Background
Similarity measurement(PSNR and SSIM)
PSNR
Peak signal-to-noise ratio (PSNR) is to check the similarity of differences.
The definition starts from the mean squared error. $$ MSE = \frac{1}{c\cdot h\cdot w}\sum(I_1-I_2)^2 $$ where $I_1$ and $I_2$ are two images, $h$ and $w$ are the height and width of images, $c$ is the numbers of channels.
Then PSNR is expressed as $$ PSNR = 10\cdot \log_{10} \left(\frac{MAX_I^2}{MSE}\right) $$ where the $MAX_I$ is the maximum valid value for a pixel.
In case of MSE is 0, we need to handle this separately.
The logarithmic scale is made because the pixel values have a very wide dynamic range.
SSIM
Humans are not sensitive to the absolute brightness/color of pixels, but are very sensitive to the position of edges and textures. Structural Similarity Index(SSIM) mimics human perception by focusing primarily on edge and texture similarity.
We cut pictures into patches and compare them patch by patch to compute SSIM. Given patch $x$ from image $I_1$ and $y$ from another image $I_2$, we compute several statistics, including
- $\mu_x$, $\mu_y$: the average of $x$ / $y$
- $\sigma_x^2$, $\sigma_y^2$: the variance of $x$ / $y$
- $\sigma_{x,y}$: the covariance of $x$ and $y$
Then the similarity of luminance between patches can be expressed as $$ l(x, y)=\frac{2\mu_x\mu_y}{\mu_x^2+\mu_y^2} $$ If there is a big difference between $x$ and $y$, $l(x,y)$ will be close to 0; If they have similar luminance, $l(x,y)$ will be close to 1. $l(x, y)$ is scale-invariance.
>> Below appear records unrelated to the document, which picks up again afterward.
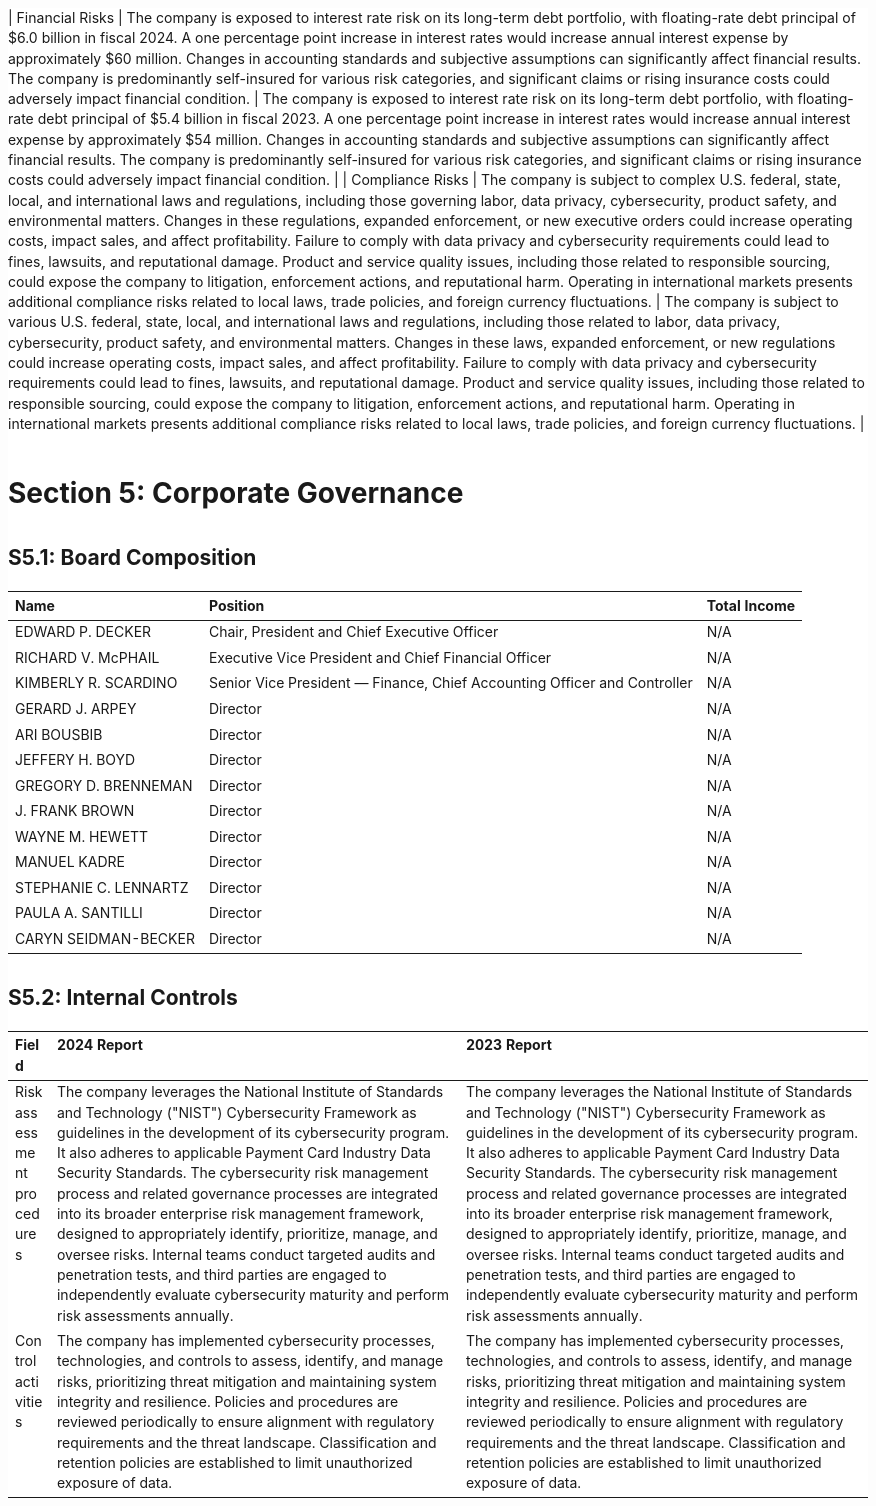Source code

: | Financial Risks | The company is exposed to interest rate risk on its long-term debt portfolio, with floating-rate debt principal of $6.0 billion in fiscal 2024. A one percentage point increase in interest rates would increase annual interest expense by approximately $60 million. Changes in accounting standards and subjective assumptions can significantly affect financial results. The company is predominantly self-insured for various risk categories, and significant claims or rising insurance costs could adversely impact financial condition. | The company is exposed to interest rate risk on its long-term debt portfolio, with floating-rate debt principal of $5.4 billion in fiscal 2023. A one percentage point increase in interest rates would increase annual interest expense by approximately $54 million. Changes in accounting standards and subjective assumptions can significantly affect financial results. The company is predominantly self-insured for various risk categories, and significant claims or rising insurance costs could adversely impact financial condition. |
| Compliance Risks | The company is subject to complex U.S. federal, state, local, and international laws and regulations, including those governing labor, data privacy, cybersecurity, product safety, and environmental matters. Changes in these regulations, expanded enforcement, or new executive orders could increase operating costs, impact sales, and affect profitability. Failure to comply with data privacy and cybersecurity requirements could lead to fines, lawsuits, and reputational damage. Product and service quality issues, including those related to responsible sourcing, could expose the company to litigation, enforcement actions, and reputational harm. Operating in international markets presents additional compliance risks related to local laws, trade policies, and foreign currency fluctuations. | The company is subject to various U.S. federal, state, local, and international laws and regulations, including those related to labor, data privacy, cybersecurity, product safety, and environmental matters. Changes in these laws, expanded enforcement, or new regulations could increase operating costs, impact sales, and affect profitability. Failure to comply with data privacy and cybersecurity requirements could lead to fines, lawsuits, and reputational damage. Product and service quality issues, including those related to responsible sourcing, could expose the company to litigation, enforcement actions, and reputational harm. Operating in international markets presents additional compliance risks related to local laws, trade policies, and foreign currency fluctuations. |

# Section 5: Corporate Governance

## S5.1: Board Composition

| Name | Position | Total Income |
| :---- | :---- | :---- |
| EDWARD P. DECKER | Chair, President and Chief Executive Officer | N/A |
| RICHARD V. McPHAIL | Executive Vice President and Chief Financial Officer | N/A |
| KIMBERLY R. SCARDINO | Senior Vice President — Finance, Chief Accounting Officer and Controller | N/A |
| GERARD J. ARPEY | Director | N/A |
| ARI BOUSBIB | Director | N/A |
| JEFFERY H. BOYD | Director | N/A |
| GREGORY D. BRENNEMAN | Director | N/A |
| J. FRANK BROWN | Director | N/A |
| WAYNE M. HEWETT | Director | N/A |
| MANUEL KADRE | Director | N/A |
| STEPHANIE C. LENNARTZ | Director | N/A |
| PAULA A. SANTILLI | Director | N/A |
| CARYN SEIDMAN-BECKER | Director | N/A |

## S5.2: Internal Controls

| Field | 2024 Report | 2023 Report |
| :---- | :---- | :---- |
| Risk assessment procedures | The company leverages the National Institute of Standards and Technology ("NIST") Cybersecurity Framework as guidelines in the development of its cybersecurity program. It also adheres to applicable Payment Card Industry Data Security Standards. The cybersecurity risk management process and related governance processes are integrated into its broader enterprise risk management framework, designed to appropriately identify, prioritize, manage, and oversee risks. Internal teams conduct targeted audits and penetration tests, and third parties are engaged to independently evaluate cybersecurity maturity and perform risk assessments annually. | The company leverages the National Institute of Standards and Technology ("NIST") Cybersecurity Framework as guidelines in the development of its cybersecurity program. It also adheres to applicable Payment Card Industry Data Security Standards. The cybersecurity risk management process and related governance processes are integrated into its broader enterprise risk management framework, designed to appropriately identify, prioritize, manage, and oversee risks. Internal teams conduct targeted audits and penetration tests, and third parties are engaged to independently evaluate cybersecurity maturity and perform risk assessments annually. |
| Control activities | The company has implemented cybersecurity processes, technologies, and controls to assess, identify, and manage risks, prioritizing threat mitigation and maintaining system integrity and resilience. Policies and procedures are reviewed periodically to ensure alignment with regulatory requirements and the threat landscape. Classification and retention policies are established to limit unauthorized exposure of data. | The company has implemented cybersecurity processes, technologies, and controls to assess, identify, and manage risks, prioritizing threat mitigation and maintaining system integrity and resilience. Policies and procedures are reviewed periodically to ensure alignment with regulatory requirements and the threat landscape. Classification and retention policies are established to limit unauthorized exposure of data. |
The similarity of contrast between patches can be expressed as $$ c(x,y) = \frac{2\sigma_x\sigma_y}{\sigma_x^2+\sigma_y^2} $$ If one patch is much “flat” than the other, the score close to 0; If both have the same contrast level, the score is close to 1. Contrast score compares the number of “textures” in an image block. This formula is also scale-invariant.
The similarity of structure between patches can be expressed as $$ s(x, y) = \frac{\sigma_{x,y}}{\sigma_x\sigma_y} $$ Scores are high when two patches contain edges with the same position and orientation; while low if the patches differ on the location of the edges.
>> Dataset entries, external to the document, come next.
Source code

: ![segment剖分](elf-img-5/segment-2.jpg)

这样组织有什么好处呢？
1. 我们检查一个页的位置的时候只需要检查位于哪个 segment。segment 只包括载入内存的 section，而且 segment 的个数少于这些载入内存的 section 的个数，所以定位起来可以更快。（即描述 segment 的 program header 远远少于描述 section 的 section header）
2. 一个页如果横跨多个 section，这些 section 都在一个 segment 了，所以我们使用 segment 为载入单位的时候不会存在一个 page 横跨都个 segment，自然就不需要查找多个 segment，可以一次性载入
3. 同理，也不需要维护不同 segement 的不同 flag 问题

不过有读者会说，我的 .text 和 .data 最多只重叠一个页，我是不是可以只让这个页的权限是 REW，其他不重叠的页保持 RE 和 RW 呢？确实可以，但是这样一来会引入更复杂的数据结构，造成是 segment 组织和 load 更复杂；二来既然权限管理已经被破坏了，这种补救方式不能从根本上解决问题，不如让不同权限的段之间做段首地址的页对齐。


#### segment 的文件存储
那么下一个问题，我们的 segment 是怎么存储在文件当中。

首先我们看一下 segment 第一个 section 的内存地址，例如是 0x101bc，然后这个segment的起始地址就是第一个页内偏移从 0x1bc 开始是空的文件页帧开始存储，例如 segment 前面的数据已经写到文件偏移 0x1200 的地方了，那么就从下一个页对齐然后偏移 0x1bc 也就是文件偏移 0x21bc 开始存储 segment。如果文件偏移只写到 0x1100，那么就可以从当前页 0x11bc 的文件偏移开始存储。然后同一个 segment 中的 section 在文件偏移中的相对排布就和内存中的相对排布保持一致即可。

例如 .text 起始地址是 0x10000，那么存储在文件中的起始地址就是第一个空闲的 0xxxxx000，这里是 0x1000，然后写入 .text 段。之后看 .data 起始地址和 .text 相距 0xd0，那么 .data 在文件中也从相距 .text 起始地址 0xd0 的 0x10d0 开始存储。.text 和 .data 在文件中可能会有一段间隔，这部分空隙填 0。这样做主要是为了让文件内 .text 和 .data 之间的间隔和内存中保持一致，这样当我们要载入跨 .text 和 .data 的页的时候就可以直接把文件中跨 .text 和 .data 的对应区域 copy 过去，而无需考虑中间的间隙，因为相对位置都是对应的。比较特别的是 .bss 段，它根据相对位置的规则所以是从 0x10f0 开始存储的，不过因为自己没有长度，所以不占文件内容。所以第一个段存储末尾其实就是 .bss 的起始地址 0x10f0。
The overall SSIM score is the product of these three scores. Some small constants are added to prevent division by zero. SSIM will return a similarity index averaged over all channels of the image. The value is between 0 and 1, where 1 corresponds to perfect fit.
Papers
PSENet: Progressive Self-Enhancement Network for Unsupervised Extreme-Light Image Enhancement
Most work focused on over-expose condition, while PSENet focused on under-expose condition.
In-camera image signal processors usually use highly nonlinear operations to generate the final 8-bit standard RGB image.